Eine sehr weiseEntscheidung des Gesetzgebers

So besehen, könnte das Fehlen einer Umwandlungsmöglichkeit für Genossenschaften in die Rechtsform der AG keineswegs einen Mangel oder eine Lücke im österreichischen Recht darstellen, sondern vielmehr eine - bewusst oder unbewusst - sehr weise und weitsichtige Entscheidung des zeitgenössischen Gesetzgebers. Damit wird die Härte des Wettbewerbs und des Drucks aus der reinen Kapitalverwertung gemindert. Der originäre Unternehmenszweck tritt wieder in den Vordergrund. In ähnlicher Weise wären auch die verbesserten Möglichkeiten des Delistings einer börsennotierten AG anzusehen, wenn der Börsengang nicht zuvor der Monopolisierung des Eigentümerkreises gedient hätte.

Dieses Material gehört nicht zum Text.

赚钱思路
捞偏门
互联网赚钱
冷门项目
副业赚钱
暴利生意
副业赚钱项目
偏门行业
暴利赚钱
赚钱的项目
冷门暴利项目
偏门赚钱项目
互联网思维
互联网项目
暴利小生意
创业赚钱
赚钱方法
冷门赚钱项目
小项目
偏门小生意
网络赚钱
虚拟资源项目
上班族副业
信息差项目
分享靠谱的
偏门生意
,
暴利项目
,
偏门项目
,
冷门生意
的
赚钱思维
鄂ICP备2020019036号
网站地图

Jede Publikums(aktien)gesellschaft stellt personalistische Züge rein kapitalistischen gegenüber und hat dann natürlich fast automatisch eine ausgleichende Wirkung, insbesondere, wenn es eine Interessenkongruenz zwischen Eigentümer- und Kundenkreis gibt, wie sie in idealer Weise in der Genossenschaft gelingt. Anderenfalls müssen die Kunden den Verlust eines alternativen Angebotes beklagen und/oder permanent mit potenziellen Preissteigerungen planen.